Rewrite the content. This is clearly the single best thing that can be done, but it can be a daunting task. Say if you have an eCommerce site with 1000+ products, that's a lot of content to re-write which is either going to take a lot of time, or be expensive, or both. But this is where you really need to hammer home the problem about duplicate content so the site owner understands. Why is Google going to put the site at the top of search result if it's got the same content as 50+ other websites? One option I used to give is get an intern in, and they can spend their time re-writing product descriptions. You might not get the best copy produced, but its still a fix and maybe spend some money getting professional copy produced for the big selling items.
Create unique content around the duplicated content. You can avoid duplicate content somewhat if you dilute it with original content on the page. Think user reviews, comparison charts, your own additional specs not included in the supplied content. Of course still creating addtional content, but can work well.
Using Iframes to 'hide' duplicate content. You can serve duplicate content using an Iframe on the page, then block that page that the Iframe is pulling the content from. Can be useful if you really want to display some duplicate content, but works best with other original content around it, other wise your product page will be rather bare with no content and could be seen as thin content page and cause Google Panda issues.

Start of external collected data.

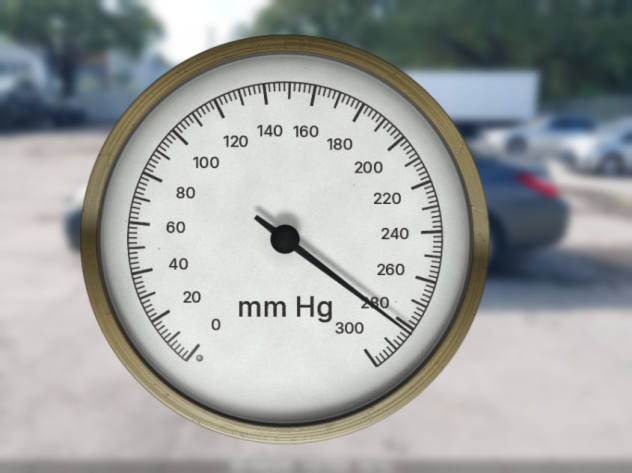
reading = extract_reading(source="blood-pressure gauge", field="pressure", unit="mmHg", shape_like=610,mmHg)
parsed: 282,mmHg
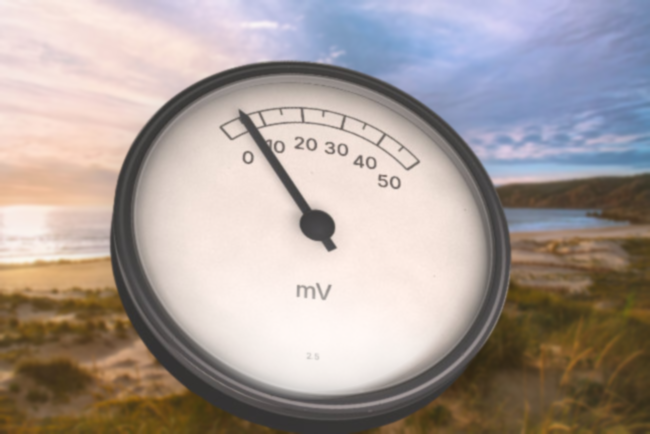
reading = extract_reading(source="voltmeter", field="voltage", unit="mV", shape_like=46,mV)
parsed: 5,mV
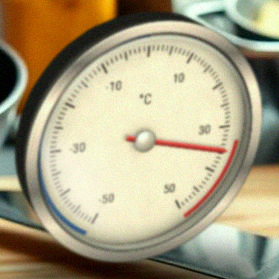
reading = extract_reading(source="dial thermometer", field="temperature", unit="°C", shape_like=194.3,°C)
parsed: 35,°C
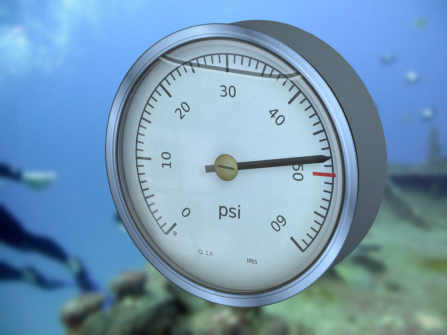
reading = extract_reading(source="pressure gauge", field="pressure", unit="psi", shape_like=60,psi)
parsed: 48,psi
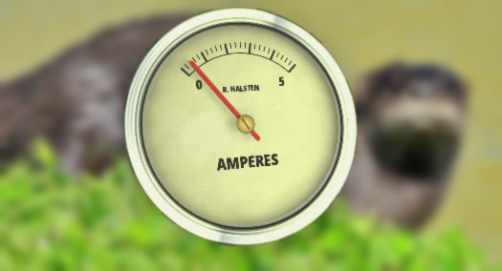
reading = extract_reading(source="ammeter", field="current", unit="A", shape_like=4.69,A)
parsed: 0.4,A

Block the Page. You could simply block the pages with duplicate content on from being indexed by search engines. Obviously you wont be getting traffic to them, but say you only had 20 pages out of 100 with duplicate content on, you could block those and try and get people on the page simply through browsing the site, or adwords, etc. Not ideal, but can be a short term fix, while looking at other options.
Make the text into an image. I wasn't going to add this, but thought I would. This is something we may have done quite a few years ago, but not any more. Similar to an Iframe, you could make the duplicate text into an image file. However this causes issues with pixelation, issues when people are browsing from different sized devices and old browsers and issues with responsive sites. I wouldn't recommend it, but thought I add it on the list
You needn't have to worry about getting new shots taken of the products, Google doesn't penalise for duplicate images (least not yet any way), so you can safely use those. but to rank well, you really need to sort out the duplicate content.